Ecuador – Ronda Intracampos 2018
Ecuador was initially planning to open the Ronda Intracampos licensing round in March 2018, however the country is now anticipating launching the round in June 2018. Eight blocks in the Oriente-Maranon Basin in the north east of the country will be available in the round and will be offered under a ‘Participation’ contract which is a PSC regime. Previously Ecuador has governed activities under a Service Contract regime. Bids will be evaluated primarily on the production share offered to the State and also on the total exploration investment committed (annual work commitment plans). The blocks on offer will be carved out of state-owned Petroamazonas acreage and have 13 undeveloped fields between them.
The Ecuadorian government is hoping to entice more oil companies to the new Intracampos round with the change in the fiscal framework. Under the new PSC regime, private companies can take their share of production in kind and therefore book reserves. This was not possible with the old Service Contract model. Previously in 2010, Ecuador converted all its previous contracts signed with foreign investors, including participation contracts (as PSCs are referred to as in Ecuador), marginal field contracts, and “old” Service Contracts, into a new type of Service Contract.
Dominican Republic – 2018 Dominican Republic Licensing Round
One of the rounds planned for Q3 2018 is the 2018 Dominican Republic (DR) licensing round. The DR has been working towards a licensing round since 2015 and initial plans include offering four blocks for exploration in two phases. During Phase 1, two blocks are expected to be issued: Azua (~13.4 sq km) and Enriquillo (~177 sq km). This release will be followed by a second tranche which will focus on the offshore in the Bay of Ocoa (~435 sq km) and the San Pedro de Macoris play (~7,922 sq km).

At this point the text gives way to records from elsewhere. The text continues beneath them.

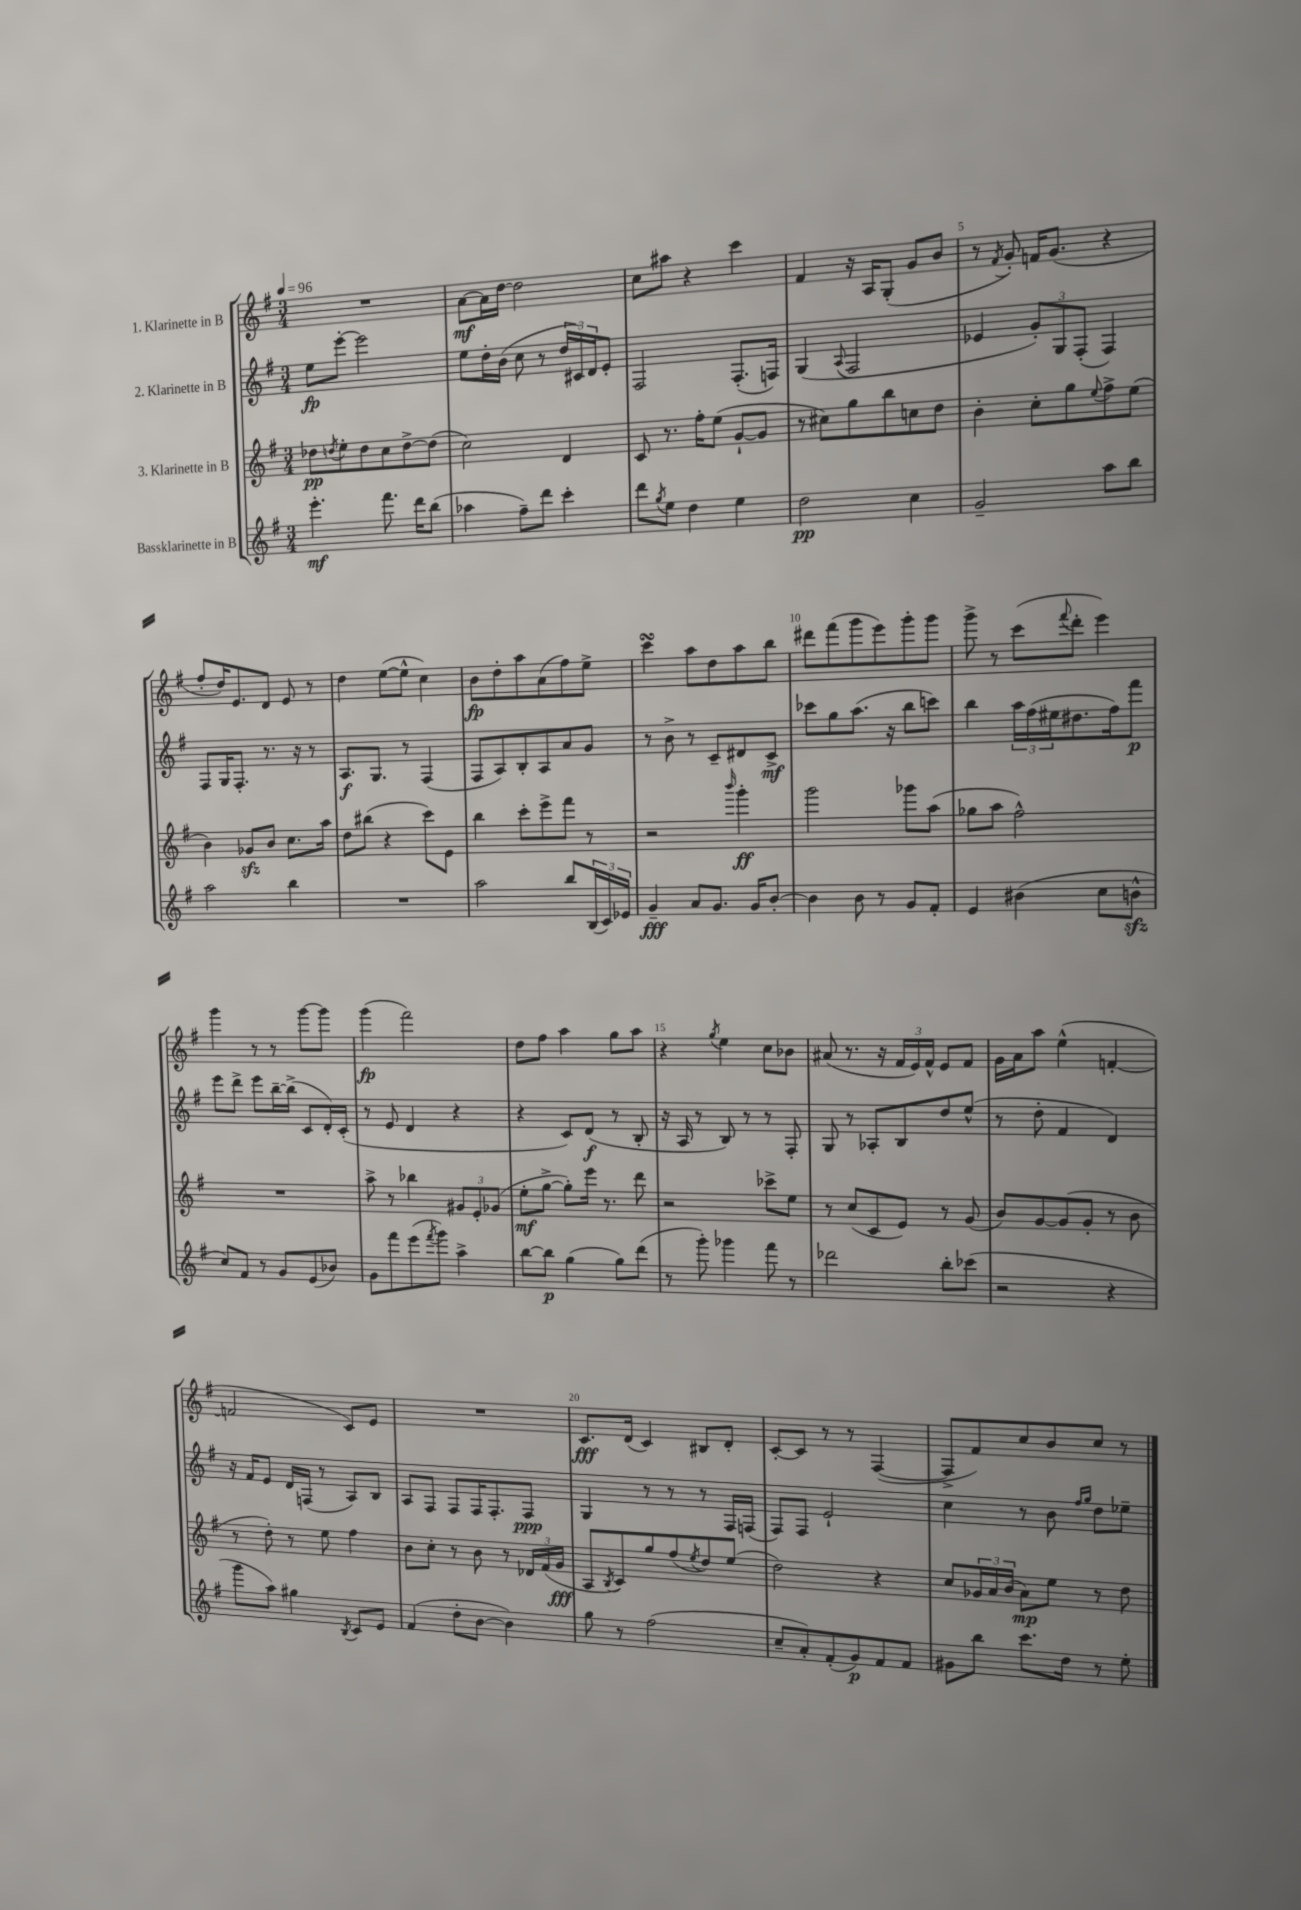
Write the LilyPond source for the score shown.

<<
\new StaffGroup <<
\new Staff = "s0" \with { instrumentName = "1. Klarinette in B" } {
    \clef treble \key g \major \numericTimeSignature \time 3/4 \tempo 4 = 96
    R2. |
    a'8~\mf a'16 d''16~ d''2 |
    c''8 ais''8 r4 c'''4 |
    fis'4 r16 a16 g8-.( g'8 b'8 |
    r8 \acciaccatura { fis'8 } g'8-.) f'16 g'8.( r4 |
    fis''8-. d''16) e'8. d'8 e'8 r8 |
    d''4 e''8~( e''8-^ c''4) |
    b'8\fp d''8-. a''8 a'8( fis''8) e''8-> |
    c'''4\turn a''8 d''8 a''8 b''8 |
    dis'''8 fis'''8( g'''8 e'''8) g'''8-. g'''8 |
    g'''8-> r8 c'''8( \appoggiatura { fis'''8 } d'''8-. e'''4) |
    g'''4 r8 r8 g'''8~ g'''8 |
    g'''4\fp( fis'''2) |
    d''8 fis''8 a''4 g''8 a''8 |
    r4 \acciaccatura { g''8 } e''4 c''8 bes'8 |
    ais'8( r8. r16 \tuplet 3/2 { fis'16 e'16) fis'16-^ } e'8 fis'8 |
    g'16 a'16 a''8 e''4-^( f'4~-. |
    f'2 c'8) e'8 |
    R2. |
    c'8.\fff d'16( c'4) bis8 d'8-. |
    c'8~-. c'8 r8 r8 fis4~( |
    fis8-> fis'8) c''8 b'8 c''8 r8 \bar "|." |
}
\new Staff = "s1" \with { instrumentName = "2. Klarinette in B" } {
    \clef treble \key g \major \numericTimeSignature \time 3/4
    e''8\fp e'''8~-. e'''2 |
    e''8 d''16-. b'16( c''8 r8 \tuplet 3/2 { d''16 cis'16) d'16 } e'8-. |
    fis2 fis8.-.( f16) |
    g4( \appoggiatura { a8 } fis2 |
    ees'4 \tuplet 3/2 { g'8-.) g8 fis8-.( } fis4) |
    fis8 g16 fis8.-. r8. r16 r8 |
    a8.\f g8. r8 fis4( |
    fis8 a8) b8-. a8 a'8 g'8 |
    r8 b'8-> r8 c'8-- dis'8 c'8->\mf |
    ces'''8 g''8 a''8.( r16 b''8 c'''8) |
    b''4 \tuplet 3/2 { a''16 fis''16( eis''16 } dis''8. fis''16) fis'''8\p |
    e'''8 d'''8-> e'''8 b''16~-- b''16->( c'8 d'16-.) c'16-.( |
    r8 e'8 d'4 r4 |
    r4 c'8) d'8\f( r8 b8-. |
    r16 a16 r8 b8) r8 r8 fis8-. |
    g8 r8 aes8-. b8 d''8 e''8-^( |
    r8 d''8-. fis'4 d'4) |
    r16 fis'16 e'8 d'16 f16( r8 a8) b8 |
    a8 fis8 fis8 fis16 fis8.-. fis8\ppp |
    g4 r8 r8 r8 fis16 f16( |
    fis8) fis8 e'2-! |
    c''4 r8 b'8 \grace { fis''16 g''16 } d''8 ees''8-- \bar "|." |
}
\new Staff = "s2" \with { instrumentName = "3. Klarinette in B" } {
    \clef treble \key g \major \numericTimeSignature \time 3/4
    des''8\pp \acciaccatura { d''8 } e''8-. d''8 c''8 d''8~-> d''8( |
    c''2) d'4 |
    c'8 r8. fis''16-. e''8( g'8~-! g'8 |
    r8 cis''8) g''8 b''8 c''8 d''8 |
    b'4-. c''8-. g''8 \appoggiatura { e''8 } fis''8-> e''8( |
    b'4) ges'8\sfz b'8 c''8. a''16 |
    d''8 bis''8( r4 c'''8) e'8 |
    b''4 c'''8-. e'''8-> fis'''8 r8 |
    r2 \grace { b'''16 } g'''4-.\ff |
    g'''2 ges'''8 a''8( |
    ges''8 a''8 fis''2-^) |
    R2. |
    a''8-> r8 bes''4 \tuplet 3/2 { gis'8 e'8-. ges'8( } |
    e''8-.\mf g''8~-> g''8-.) e'''16 r8. d'''8 |
    r2 ces'''8-> e''8 |
    r8 c''8( c'8 e'8) r8 g'8( |
    b'8) g'8~ g'8( g'8-. r8 b'8 |
    r8 d''8-.) r8 e''8 fis''4 |
    b'8 c''8-. r8 b'8 r8 \tuplet 3/2 { des'16 fis'16( g'16\fff } |
    a8 \acciaccatura { b8 } c'8) g''8 fis''8( \acciaccatura { e''8 } d''8) e''8( |
    d''2) r4 |
    c''8 \tuplet 3/2 { ges'16 a'16 b'16( } a'8\mp) e''8 r8 d''8 \bar "|." |
}
\new Staff = "s3" \with { instrumentName = "Bassklarinette in B" } {
    \clef treble \key g \major \numericTimeSignature \time 3/4
    e'''4.-.\mf fis'''8. d'''16 b''8( |
    aes''4 fis''8--) d'''8 c'''4-. |
    d'''8 \acciaccatura { g''8 } e''8 d''4 e''4 |
    d''2\pp c''4 |
    g'2-- a''8 b''8 |
    a''2 b''4 |
    R2. |
    a''2 b''8 \tuplet 3/2 { b16( c'16) ees'16 } |
    g'4--\fff a'8 g'8. g'16 b'8~-. |
    b'4 b'8 r8 g'8 fis'8-. |
    e'4 bis'4( c''8 b'8-^\sfz |
    c''8) fis'8 r8 g'8 e'8( bes'8) |
    g'8 fis'''8 e'''8( \acciaccatura { fis'''8 } g'''8) a''4-> |
    b''8~ b''8\p g''4( g''8) d'''8( |
    r8 g'''8-.) ges'''4 fis'''8 r8 |
    des'''2 b''8-. ces'''8( |
    r2 r4 |
    g'''8 a''8) gis''4 \acciaccatura { b8 } c'8 e'8 |
    fis'4( d''8-. b'8~ b'4) |
    g''8 r8 fis''2( |
    c''8-- a'8-.) fis'8-.( g'8\p) fis'8 fis'8 |
    gis'8 b''8 c'''8. d''16 r8 e''8-. \bar "|." |
}
>>
>>
\layout { \context { \Score \override BarNumber.break-visibility = ##(#f #t #t) barNumberVisibility = #(every-nth-bar-number-visible 5) } }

Both phases will be offered under a PSC regime. Pertinent terms from the model contract dated 26 March 2018 include a Special Tax on Hydrocarbons (IEH) which replaces Income Tax established in Law 11-92 of 16 May 1992. The IEH rate is based on an internal rate of return (IRR) calculation and adjusted by an additional amount bid by the contractor (X%). The IRR calculation is in four tranches (based on effective interest rate of Dominican Republic sovereign debt (Y%) and adjusted by 0% to 10% according to tranche) with rates of IEH between 40%+X% and 55%+X%. The maximum share of gross income available for cost recovery is 80%. Additionally, annual fees are required at four milestones within the project which are: First production – US$50,000, 0 to 30,000 boe/d – US$80,000, 30,001 to 50,000 boe/d – US$120,000, and greater than 50,001 – US$180,000.